◆ **WHAT YOU SHOULD DO**: Copy the records below exactly as they are written.

◆ **SOURCE DATA**:

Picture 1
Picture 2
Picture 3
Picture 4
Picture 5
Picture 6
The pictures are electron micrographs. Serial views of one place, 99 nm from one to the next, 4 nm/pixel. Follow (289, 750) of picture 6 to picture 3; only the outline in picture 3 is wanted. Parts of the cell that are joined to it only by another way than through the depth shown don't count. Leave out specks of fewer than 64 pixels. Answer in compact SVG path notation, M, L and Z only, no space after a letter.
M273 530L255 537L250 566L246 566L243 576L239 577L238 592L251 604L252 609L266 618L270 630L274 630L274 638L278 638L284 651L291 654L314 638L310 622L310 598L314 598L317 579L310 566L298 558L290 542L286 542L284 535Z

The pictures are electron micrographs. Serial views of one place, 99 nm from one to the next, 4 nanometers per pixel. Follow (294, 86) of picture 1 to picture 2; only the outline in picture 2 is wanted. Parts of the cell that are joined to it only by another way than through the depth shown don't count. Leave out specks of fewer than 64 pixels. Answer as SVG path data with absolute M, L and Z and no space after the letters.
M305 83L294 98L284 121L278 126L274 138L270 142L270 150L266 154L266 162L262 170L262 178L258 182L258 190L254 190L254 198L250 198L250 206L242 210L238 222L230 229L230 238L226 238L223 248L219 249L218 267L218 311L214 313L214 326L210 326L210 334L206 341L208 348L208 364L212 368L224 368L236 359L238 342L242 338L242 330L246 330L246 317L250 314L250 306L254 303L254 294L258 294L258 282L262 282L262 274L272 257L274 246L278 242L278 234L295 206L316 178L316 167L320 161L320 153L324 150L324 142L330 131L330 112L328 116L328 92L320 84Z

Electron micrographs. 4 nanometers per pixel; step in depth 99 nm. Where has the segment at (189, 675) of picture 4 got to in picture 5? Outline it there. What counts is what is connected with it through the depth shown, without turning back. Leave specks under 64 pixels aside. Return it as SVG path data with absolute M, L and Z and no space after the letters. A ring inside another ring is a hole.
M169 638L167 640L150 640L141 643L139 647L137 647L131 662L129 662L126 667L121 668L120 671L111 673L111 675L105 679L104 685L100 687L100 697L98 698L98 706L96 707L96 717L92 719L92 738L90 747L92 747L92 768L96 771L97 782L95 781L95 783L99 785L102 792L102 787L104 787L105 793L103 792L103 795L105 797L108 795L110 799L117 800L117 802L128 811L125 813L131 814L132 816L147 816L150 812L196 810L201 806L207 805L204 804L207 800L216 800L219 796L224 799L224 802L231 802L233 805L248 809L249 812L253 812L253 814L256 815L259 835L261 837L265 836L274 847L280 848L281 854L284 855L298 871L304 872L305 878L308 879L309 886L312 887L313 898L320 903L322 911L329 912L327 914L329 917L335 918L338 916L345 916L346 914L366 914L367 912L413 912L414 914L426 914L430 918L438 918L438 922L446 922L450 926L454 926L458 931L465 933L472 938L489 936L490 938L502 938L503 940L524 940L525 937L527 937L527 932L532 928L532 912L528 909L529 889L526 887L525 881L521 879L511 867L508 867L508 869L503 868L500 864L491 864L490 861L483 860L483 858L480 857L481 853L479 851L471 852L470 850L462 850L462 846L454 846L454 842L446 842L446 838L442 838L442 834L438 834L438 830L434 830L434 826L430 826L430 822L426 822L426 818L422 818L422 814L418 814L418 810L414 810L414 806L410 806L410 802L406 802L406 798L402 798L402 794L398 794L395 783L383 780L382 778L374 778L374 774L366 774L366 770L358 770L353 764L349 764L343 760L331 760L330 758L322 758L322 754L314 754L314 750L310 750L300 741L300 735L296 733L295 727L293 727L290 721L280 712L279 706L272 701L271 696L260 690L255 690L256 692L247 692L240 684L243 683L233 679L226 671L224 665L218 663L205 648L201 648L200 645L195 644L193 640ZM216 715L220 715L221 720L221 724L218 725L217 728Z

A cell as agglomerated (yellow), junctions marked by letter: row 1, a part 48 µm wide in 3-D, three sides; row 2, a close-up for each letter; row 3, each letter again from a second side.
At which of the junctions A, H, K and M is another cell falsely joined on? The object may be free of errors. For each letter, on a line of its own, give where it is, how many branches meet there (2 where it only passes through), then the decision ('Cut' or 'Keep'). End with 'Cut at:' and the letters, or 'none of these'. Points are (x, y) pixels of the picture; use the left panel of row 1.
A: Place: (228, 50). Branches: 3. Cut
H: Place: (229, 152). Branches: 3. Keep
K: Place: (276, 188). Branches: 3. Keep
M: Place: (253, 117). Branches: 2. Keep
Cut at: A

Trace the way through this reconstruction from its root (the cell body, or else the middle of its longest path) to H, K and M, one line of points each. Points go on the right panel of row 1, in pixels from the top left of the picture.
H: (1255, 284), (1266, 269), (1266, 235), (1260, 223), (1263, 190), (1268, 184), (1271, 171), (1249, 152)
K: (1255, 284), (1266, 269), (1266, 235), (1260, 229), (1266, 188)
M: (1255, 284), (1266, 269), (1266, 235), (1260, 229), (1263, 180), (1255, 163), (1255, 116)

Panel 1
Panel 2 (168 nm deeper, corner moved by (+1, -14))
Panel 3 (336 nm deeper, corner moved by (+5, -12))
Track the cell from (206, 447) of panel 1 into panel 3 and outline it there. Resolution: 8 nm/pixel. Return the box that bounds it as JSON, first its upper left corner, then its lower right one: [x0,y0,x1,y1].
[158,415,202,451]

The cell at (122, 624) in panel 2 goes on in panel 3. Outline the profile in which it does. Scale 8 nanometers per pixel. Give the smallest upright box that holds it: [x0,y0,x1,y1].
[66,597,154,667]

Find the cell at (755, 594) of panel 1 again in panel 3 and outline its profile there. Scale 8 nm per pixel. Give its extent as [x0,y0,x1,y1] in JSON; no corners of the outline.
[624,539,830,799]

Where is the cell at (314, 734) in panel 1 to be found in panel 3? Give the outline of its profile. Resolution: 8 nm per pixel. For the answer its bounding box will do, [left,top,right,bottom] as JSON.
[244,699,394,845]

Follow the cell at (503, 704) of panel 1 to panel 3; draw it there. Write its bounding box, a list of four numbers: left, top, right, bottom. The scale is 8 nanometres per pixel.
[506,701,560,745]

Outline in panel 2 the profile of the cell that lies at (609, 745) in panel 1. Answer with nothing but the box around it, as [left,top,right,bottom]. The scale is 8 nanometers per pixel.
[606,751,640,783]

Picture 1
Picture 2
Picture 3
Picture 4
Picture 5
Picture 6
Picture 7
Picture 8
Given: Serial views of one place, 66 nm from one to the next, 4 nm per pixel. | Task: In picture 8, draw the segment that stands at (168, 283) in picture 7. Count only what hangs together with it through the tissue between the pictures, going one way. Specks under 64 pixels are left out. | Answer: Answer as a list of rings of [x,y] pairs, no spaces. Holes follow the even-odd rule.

◆ **RESULT OF THE TASK**:
Picture 1
Picture 2
Picture 3
Picture 4
Picture 5
Picture 6
The pictures are electron micrographs. Serial views of one place, 99 nm from one to the next, 4 nm/pixel. Follow (289, 750) of picture 6 to picture 3; only the outline in picture 3 is wanted. Parts of the cell that are joined to it only by another way than through the depth shown don't count. Leave out specks of fewer than 64 pixels. Answer in compact SVG path notation, M, L and Z only, no space after a letter.
M273 530L255 537L250 566L246 566L243 576L239 577L238 592L251 604L252 609L266 618L270 630L274 630L274 638L278 638L284 651L291 654L314 638L310 622L310 598L314 598L317 579L310 566L298 558L290 542L286 542L284 535Z

The pictures are electron micrographs. Serial views of one place, 99 nm from one to the next, 4 nanometers per pixel. Follow (294, 86) of picture 1 to picture 2; only the outline in picture 2 is wanted. Parts of the cell that are joined to it only by another way than through the depth shown don't count. Leave out specks of fewer than 64 pixels. Answer as SVG path data with absolute M, L and Z and no space after the letters.
M305 83L294 98L284 121L278 126L274 138L270 142L270 150L266 154L266 162L262 170L262 178L258 182L258 190L254 190L254 198L250 198L250 206L242 210L238 222L230 229L230 238L226 238L223 248L219 249L218 267L218 311L214 313L214 326L210 326L210 334L206 341L208 348L208 364L212 368L224 368L236 359L238 342L242 338L242 330L246 330L246 317L250 314L250 306L254 303L254 294L258 294L258 282L262 282L262 274L272 257L274 246L278 242L278 234L295 206L316 178L316 167L320 161L320 153L324 150L324 142L330 131L330 112L328 116L328 92L320 84Z

Electron micrographs. 4 nanometers per pixel; step in depth 99 nm. Where has the segment at (189, 675) of picture 4 got to in picture 5? Outline it there. What counts is what is connected with it through the depth shown, without turning back. Leave specks under 64 pixels aside. Return it as SVG path data with absolute M, L and Z and no space after the letters. A ring inside another ring is a hole.
M169 638L167 640L150 640L141 643L139 647L137 647L131 662L129 662L126 667L121 668L120 671L111 673L111 675L105 679L104 685L100 687L100 697L98 698L98 706L96 707L96 717L92 719L92 738L90 747L92 747L92 768L96 771L97 782L95 781L95 783L99 785L102 792L102 787L104 787L105 793L103 792L103 795L105 797L108 795L110 799L117 800L117 802L128 811L125 813L131 814L132 816L147 816L150 812L196 810L201 806L207 805L204 804L207 800L216 800L219 796L224 799L224 802L231 802L233 805L248 809L249 812L253 812L253 814L256 815L259 835L261 837L265 836L274 847L280 848L281 854L284 855L298 871L304 872L305 878L308 879L309 886L312 887L313 898L320 903L322 911L329 912L327 914L329 917L335 918L338 916L345 916L346 914L366 914L367 912L413 912L414 914L426 914L430 918L438 918L438 922L446 922L450 926L454 926L458 931L465 933L472 938L489 936L490 938L502 938L503 940L524 940L525 937L527 937L527 932L532 928L532 912L528 909L529 889L526 887L525 881L521 879L511 867L508 867L508 869L503 868L500 864L491 864L490 861L483 860L483 858L480 857L481 853L479 851L471 852L470 850L462 850L462 846L454 846L454 842L446 842L446 838L442 838L442 834L438 834L438 830L434 830L434 826L430 826L430 822L426 822L426 818L422 818L422 814L418 814L418 810L414 810L414 806L410 806L410 802L406 802L406 798L402 798L402 794L398 794L395 783L383 780L382 778L374 778L374 774L366 774L366 770L358 770L353 764L349 764L343 760L331 760L330 758L322 758L322 754L314 754L314 750L310 750L300 741L300 735L296 733L295 727L293 727L290 721L280 712L279 706L272 701L271 696L260 690L255 690L256 692L247 692L240 684L243 683L233 679L226 671L224 665L218 663L205 648L201 648L200 645L195 644L193 640ZM216 715L220 715L221 720L221 724L218 725L217 728Z

A cell as agglomerated (yellow), junctions marked by letter: row 1, a part 48 µm wide in 3-D, three sides; row 2, a close-up for each letter; row 3, each letter again from a second side.
At which of the junctions A, H, K and M is another cell falsely joined on? The object may be free of errors. For each letter, on a line of its own, give where it is, how many branches meet there (2 where it only passes through), then the decision ('Cut' or 'Keep'). End with 'Cut at:' and the letters, or 'none of these'. Points are (x, y) pixels of the picture; use the left panel of row 1.
A: Place: (228, 50). Branches: 3. Cut
H: Place: (229, 152). Branches: 3. Keep
K: Place: (276, 188). Branches: 3. Keep
M: Place: (253, 117). Branches: 2. Keep
Cut at: A

Trace the way through this reconstruction from its root (the cell body, or else the middle of its longest path) to H, K and M, one line of points each. Points go on the right panel of row 1, in pixels from the top left of the picture.
H: (1255, 284), (1266, 269), (1266, 235), (1260, 223), (1263, 190), (1268, 184), (1271, 171), (1249, 152)
K: (1255, 284), (1266, 269), (1266, 235), (1260, 229), (1266, 188)
M: (1255, 284), (1266, 269), (1266, 235), (1260, 229), (1263, 180), (1255, 163), (1255, 116)

Panel 1
Panel 2 (168 nm deeper, corner moved by (+1, -14))
Panel 3 (336 nm deeper, corner moved by (+5, -12))
Track the cell from (206, 447) of panel 1 into panel 3 and outline it there. Resolution: 8 nm/pixel. Return the box that bounds it as JSON, first its upper left corner, then its lower right one: [x0,y0,x1,y1].
[158,415,202,451]

The cell at (122, 624) in panel 2 goes on in panel 3. Outline the profile in which it does. Scale 8 nanometers per pixel. Give the smallest upright box that holds it: [x0,y0,x1,y1].
[66,597,154,667]

Find the cell at (755, 594) of panel 1 again in panel 3 and outline its profile there. Scale 8 nm per pixel. Give its extent as [x0,y0,x1,y1] in JSON; no corners of the outline.
[624,539,830,799]

Where is the cell at (314, 734) in panel 1 to be found in panel 3? Give the outline of its profile. Resolution: 8 nm per pixel. For the answer its bounding box will do, [left,top,right,bottom] as JSON.
[244,699,394,845]

Follow the cell at (503, 704) of panel 1 to panel 3; draw it there. Write its bounding box, a list of four numbers: left, top, right, bottom. The scale is 8 nanometres per pixel.
[506,701,560,745]

Outline in panel 2 the profile of the cell that lies at (609, 745) in panel 1. Answer with nothing but the box around it, as [left,top,right,bottom]. The scale is 8 nanometers per pixel.
[606,751,640,783]

Picture 1
Picture 2
Picture 3
Picture 4
Picture 5
Picture 6
Picture 7
Picture 8
Given: Serial views of one place, 66 nm from one to the next, 4 nm per pixel. | Task: In picture 8, draw the segment that stands at (168, 283) in picture 7. Count only what hangs together with it through the tissue between the pictures, going one way. Specks under 64 pixels are left out. | Answer: Answer as a list of rings of [x,y] pairs, no spaces. Holes follow the even-odd rule.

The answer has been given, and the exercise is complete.